Got it. Okay. And then just on the commercial side, there's a lot of focus on power, but the industrial piece along some of your firm transport destinations also has some growth prospects. Are there any commercial or fixed gas supply opportunities in that category?

Justin B. Fowler

Analyst · Wells Fargo.

Yes. This is Justin. We've spoken about this in previous calls, but Antero's firm transport book is set up with approximately 2 Bcf that heads down to the Gulf Coast, which Mike mentioned, that gets into the LNG corridor. And within that path, not to mention what the local growth will be, and we have different capacity that will pass by those end users, just if you think geographically, Kentucky, Tennessee, Mississippi, all the way down to the LNG corridor, we've identified potentially 4 or 6 Bcf of different demand that would be a potential fit with the Antero firm transport delivery.
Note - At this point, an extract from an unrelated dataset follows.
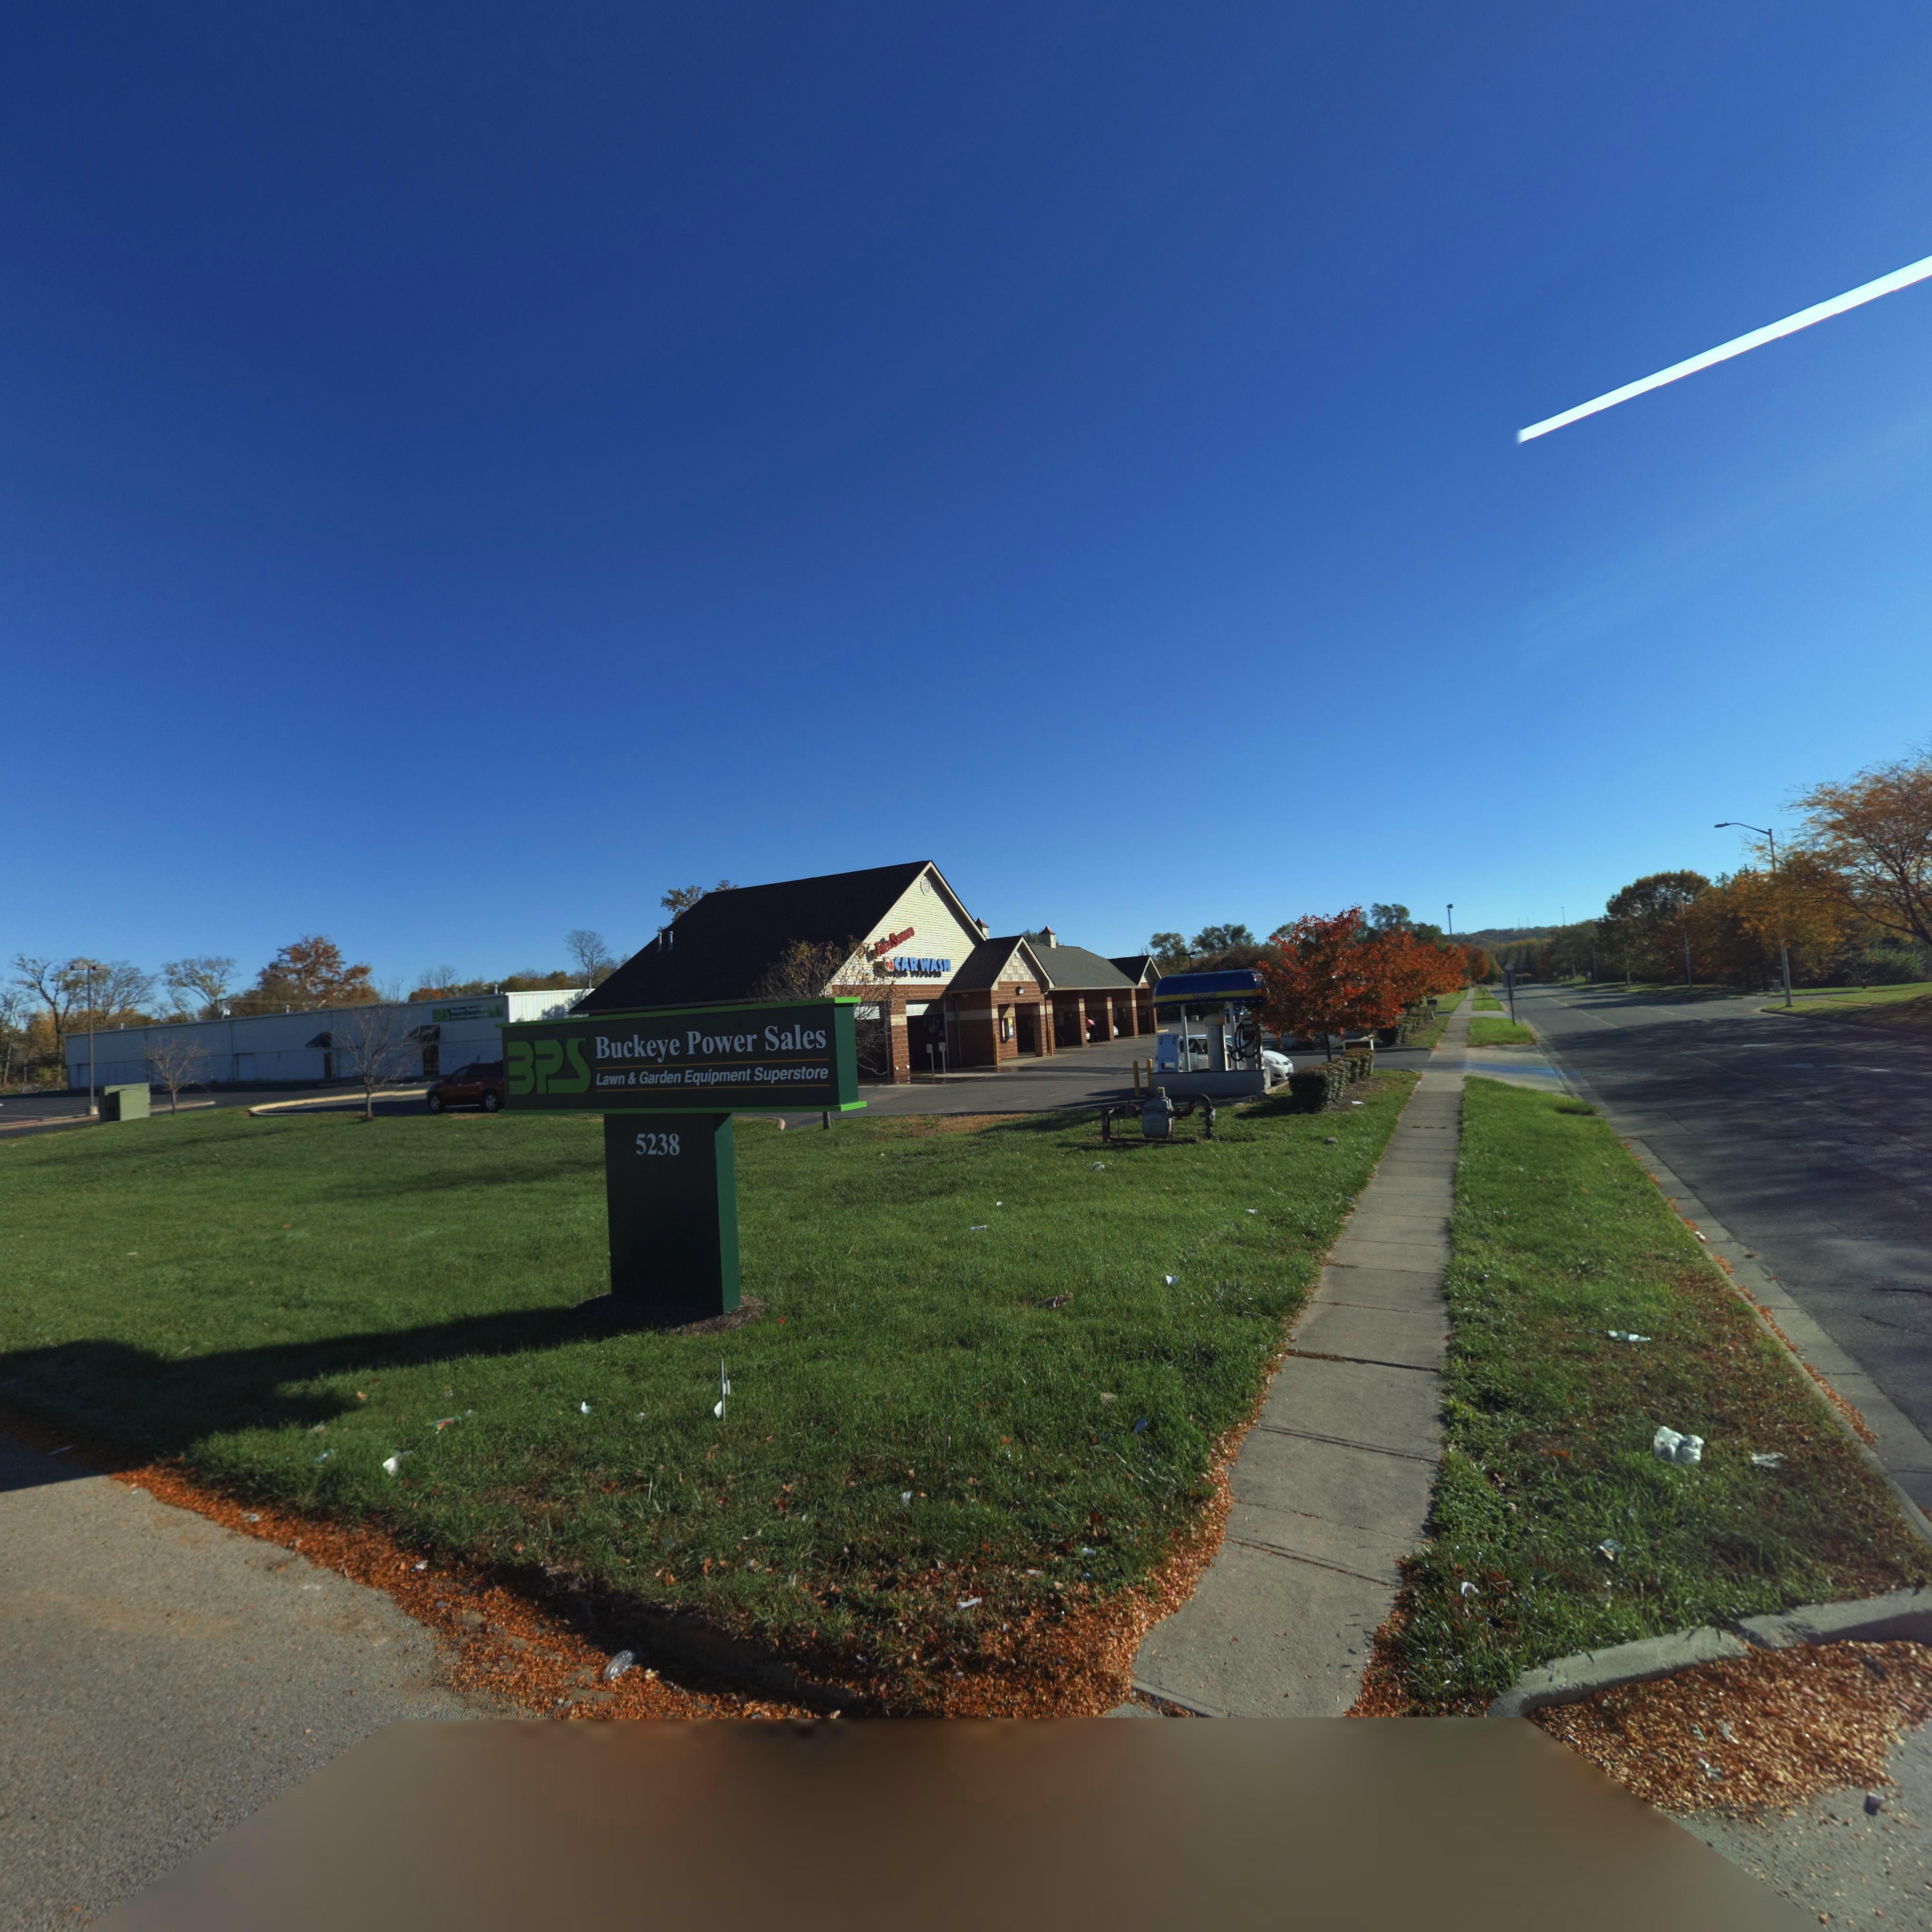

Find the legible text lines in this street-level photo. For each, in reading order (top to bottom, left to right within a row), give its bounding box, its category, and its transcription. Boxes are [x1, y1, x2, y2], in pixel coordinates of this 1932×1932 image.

So we continue to have those conversations. As Brendan mentioned, we continue to get RFPs for different supply for these data centers and power projects. And we've touched on this in the past as well, but the competition for that volume southbound will continue to increase over the next couple of years.

Operator

Operator

And we have reached the end of our question-and-answer session. So I'll now hand the floor back to Dan Katzenberg for closing remarks.

Daniel Katzenberg

Analyst

Thank you for joining us on the conference call today. Please reach out with any further questions that you have. Have a good day.

Operator

Operator

This concludes today's call. All parties may disconnect.